Reproduce the entries line for line, starting at the very first line and ending at the line that contains "bimento por e-mail".

▶ **Extracted information**:
━━━━

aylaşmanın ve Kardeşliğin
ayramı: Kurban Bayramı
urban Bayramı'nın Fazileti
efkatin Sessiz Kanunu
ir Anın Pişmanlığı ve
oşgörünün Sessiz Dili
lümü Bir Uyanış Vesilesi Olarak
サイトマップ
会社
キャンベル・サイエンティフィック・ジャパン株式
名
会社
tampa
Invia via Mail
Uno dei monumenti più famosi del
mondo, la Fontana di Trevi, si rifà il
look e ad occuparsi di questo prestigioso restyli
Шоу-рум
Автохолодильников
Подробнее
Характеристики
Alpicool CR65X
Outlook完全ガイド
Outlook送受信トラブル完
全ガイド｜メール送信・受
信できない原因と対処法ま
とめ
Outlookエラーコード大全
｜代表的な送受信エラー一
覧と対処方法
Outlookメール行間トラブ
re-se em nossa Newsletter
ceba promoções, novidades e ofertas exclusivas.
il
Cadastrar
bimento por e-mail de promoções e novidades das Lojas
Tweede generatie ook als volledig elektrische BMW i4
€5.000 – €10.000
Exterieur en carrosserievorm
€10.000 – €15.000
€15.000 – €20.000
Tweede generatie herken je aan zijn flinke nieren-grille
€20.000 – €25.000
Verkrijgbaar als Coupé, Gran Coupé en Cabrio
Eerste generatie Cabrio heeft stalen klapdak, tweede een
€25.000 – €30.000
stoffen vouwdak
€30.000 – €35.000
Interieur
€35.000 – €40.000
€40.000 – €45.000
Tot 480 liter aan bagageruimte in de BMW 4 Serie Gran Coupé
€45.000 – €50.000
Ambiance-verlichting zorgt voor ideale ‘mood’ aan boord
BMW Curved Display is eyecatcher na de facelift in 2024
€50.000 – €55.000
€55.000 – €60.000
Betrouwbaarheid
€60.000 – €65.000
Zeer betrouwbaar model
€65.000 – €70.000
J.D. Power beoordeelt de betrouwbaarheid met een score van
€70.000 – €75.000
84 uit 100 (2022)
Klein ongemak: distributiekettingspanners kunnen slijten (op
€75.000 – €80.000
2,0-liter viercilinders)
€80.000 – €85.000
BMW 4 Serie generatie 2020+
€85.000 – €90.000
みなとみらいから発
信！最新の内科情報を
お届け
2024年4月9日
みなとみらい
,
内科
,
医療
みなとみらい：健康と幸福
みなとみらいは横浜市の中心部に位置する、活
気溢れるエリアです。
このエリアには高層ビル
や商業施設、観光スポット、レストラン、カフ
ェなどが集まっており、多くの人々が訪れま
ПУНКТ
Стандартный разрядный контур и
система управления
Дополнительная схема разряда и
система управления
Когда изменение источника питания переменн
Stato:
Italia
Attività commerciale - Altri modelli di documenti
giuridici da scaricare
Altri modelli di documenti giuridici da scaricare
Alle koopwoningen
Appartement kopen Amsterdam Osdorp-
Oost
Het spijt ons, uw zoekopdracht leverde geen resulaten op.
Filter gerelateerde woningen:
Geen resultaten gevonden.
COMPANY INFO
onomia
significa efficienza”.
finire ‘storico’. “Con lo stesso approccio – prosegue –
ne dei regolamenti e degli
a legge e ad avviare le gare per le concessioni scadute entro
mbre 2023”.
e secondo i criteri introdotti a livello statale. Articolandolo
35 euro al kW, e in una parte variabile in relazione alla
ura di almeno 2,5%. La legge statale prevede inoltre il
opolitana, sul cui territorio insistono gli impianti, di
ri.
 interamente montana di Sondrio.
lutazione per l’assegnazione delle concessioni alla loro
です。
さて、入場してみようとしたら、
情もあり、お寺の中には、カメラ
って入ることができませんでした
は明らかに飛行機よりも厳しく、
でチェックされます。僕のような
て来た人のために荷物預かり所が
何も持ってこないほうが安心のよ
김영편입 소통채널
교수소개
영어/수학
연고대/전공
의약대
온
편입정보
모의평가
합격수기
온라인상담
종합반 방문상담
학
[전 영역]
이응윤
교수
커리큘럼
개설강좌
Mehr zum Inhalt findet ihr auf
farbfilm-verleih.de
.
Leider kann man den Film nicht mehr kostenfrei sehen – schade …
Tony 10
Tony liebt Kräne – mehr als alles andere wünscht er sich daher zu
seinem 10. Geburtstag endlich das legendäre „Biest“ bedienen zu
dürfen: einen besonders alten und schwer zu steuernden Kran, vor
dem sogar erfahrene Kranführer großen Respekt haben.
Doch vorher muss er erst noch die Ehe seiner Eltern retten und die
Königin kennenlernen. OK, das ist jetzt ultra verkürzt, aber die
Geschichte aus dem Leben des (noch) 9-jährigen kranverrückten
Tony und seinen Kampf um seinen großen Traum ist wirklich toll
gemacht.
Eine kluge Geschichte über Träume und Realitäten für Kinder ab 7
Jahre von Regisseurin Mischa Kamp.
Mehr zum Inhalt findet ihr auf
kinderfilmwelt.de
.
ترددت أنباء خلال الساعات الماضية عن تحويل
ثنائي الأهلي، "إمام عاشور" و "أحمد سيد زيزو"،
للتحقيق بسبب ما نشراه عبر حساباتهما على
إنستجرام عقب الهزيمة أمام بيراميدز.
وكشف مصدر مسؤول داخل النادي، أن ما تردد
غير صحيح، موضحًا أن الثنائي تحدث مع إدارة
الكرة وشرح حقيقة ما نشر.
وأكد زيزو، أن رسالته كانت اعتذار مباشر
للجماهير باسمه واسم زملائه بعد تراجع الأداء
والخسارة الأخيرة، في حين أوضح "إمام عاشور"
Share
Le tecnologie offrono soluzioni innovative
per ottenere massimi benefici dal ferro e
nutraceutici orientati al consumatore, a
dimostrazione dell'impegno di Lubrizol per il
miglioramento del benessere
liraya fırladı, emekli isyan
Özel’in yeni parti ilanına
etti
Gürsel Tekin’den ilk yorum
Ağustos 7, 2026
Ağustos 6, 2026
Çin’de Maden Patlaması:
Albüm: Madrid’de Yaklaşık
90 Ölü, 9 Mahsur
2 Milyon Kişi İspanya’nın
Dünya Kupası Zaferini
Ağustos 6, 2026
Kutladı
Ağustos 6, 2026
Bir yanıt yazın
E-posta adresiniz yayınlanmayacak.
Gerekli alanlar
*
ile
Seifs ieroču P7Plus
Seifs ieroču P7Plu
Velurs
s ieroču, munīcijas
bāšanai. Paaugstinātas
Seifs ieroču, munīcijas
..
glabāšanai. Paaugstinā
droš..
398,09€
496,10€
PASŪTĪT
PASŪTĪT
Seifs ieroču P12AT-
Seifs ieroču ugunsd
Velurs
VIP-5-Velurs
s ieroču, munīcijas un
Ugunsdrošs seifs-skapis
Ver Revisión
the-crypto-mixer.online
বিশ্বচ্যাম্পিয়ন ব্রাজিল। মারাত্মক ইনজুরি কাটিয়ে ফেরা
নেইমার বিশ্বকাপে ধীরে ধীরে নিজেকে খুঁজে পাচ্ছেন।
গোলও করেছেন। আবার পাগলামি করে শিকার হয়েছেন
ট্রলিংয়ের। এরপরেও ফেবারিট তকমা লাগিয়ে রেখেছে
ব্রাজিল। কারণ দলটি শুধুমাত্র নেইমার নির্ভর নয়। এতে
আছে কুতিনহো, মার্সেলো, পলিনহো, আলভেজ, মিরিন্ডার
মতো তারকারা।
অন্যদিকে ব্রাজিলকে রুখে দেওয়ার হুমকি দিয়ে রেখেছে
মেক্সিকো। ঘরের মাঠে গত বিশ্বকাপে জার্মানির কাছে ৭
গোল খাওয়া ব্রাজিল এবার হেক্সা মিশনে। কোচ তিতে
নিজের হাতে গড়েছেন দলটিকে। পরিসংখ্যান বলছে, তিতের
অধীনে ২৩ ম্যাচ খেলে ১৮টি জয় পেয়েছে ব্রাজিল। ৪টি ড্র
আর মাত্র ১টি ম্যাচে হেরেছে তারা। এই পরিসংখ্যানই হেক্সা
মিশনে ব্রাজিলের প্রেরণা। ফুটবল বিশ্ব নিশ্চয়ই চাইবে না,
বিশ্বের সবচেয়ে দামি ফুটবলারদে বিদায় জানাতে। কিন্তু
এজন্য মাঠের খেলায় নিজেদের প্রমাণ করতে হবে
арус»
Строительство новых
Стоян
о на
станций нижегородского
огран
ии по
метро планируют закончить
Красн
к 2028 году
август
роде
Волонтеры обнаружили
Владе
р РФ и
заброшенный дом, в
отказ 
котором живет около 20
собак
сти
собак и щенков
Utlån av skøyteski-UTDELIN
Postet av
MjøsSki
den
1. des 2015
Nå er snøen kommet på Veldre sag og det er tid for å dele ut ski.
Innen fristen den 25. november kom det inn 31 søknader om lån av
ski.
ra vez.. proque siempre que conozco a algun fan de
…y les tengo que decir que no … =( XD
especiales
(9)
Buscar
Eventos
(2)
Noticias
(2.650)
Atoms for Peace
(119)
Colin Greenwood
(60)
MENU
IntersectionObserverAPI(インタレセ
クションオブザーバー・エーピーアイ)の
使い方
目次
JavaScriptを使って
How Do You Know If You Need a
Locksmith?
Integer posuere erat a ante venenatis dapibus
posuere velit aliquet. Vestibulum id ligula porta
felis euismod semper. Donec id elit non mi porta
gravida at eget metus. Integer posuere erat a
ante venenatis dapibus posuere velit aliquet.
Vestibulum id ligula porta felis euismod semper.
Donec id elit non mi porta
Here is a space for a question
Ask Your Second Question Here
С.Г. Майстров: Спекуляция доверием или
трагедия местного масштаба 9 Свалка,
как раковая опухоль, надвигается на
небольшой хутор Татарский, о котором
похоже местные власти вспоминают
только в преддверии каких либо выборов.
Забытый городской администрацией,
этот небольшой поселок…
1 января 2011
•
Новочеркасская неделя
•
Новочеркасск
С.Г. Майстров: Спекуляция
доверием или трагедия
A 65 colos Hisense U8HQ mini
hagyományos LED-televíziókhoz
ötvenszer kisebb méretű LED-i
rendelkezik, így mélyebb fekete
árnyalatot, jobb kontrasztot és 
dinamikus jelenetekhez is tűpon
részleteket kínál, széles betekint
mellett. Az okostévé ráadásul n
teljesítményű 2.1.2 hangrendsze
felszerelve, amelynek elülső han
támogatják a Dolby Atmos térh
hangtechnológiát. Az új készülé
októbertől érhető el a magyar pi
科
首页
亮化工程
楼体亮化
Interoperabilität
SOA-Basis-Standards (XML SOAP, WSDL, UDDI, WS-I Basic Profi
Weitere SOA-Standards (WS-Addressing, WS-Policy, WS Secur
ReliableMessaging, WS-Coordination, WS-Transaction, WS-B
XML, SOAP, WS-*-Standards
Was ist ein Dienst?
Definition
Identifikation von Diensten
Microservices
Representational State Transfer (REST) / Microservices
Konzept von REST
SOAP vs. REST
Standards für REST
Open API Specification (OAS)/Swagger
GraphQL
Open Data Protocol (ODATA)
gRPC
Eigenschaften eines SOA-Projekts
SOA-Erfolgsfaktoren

━━━━

▶ **Task solution**:
aylaşmanın ve Kardeşliğin
ayramı: Kurban Bayramı
urban Bayramı'nın Fazileti
efkatin Sessiz Kanunu
ir Anın Pişmanlığı ve
oşgörünün Sessiz Dili
lümü Bir Uyanış Vesilesi Olarak
サイトマップ
会社
キャンベル・サイエンティフィック・ジャパン株式
名
会社
tampa
Invia via Mail
Uno dei monumenti più famosi del
mondo, la Fontana di Trevi, si rifà il
look e ad occuparsi di questo prestigioso restyli
Шоу-рум
Автохолодильников
Подробнее
Характеристики
Alpicool CR65X
Outlook完全ガイド
Outlook送受信トラブル完
全ガイド｜メール送信・受
信できない原因と対処法ま
とめ
Outlookエラーコード大全
｜代表的な送受信エラー一
覧と対処方法
Outlookメール行間トラブ
re-se em nossa Newsletter
ceba promoções, novidades e ofertas exclusivas.
il
Cadastrar
bimento por e-mail de promoções e novidades das Lojas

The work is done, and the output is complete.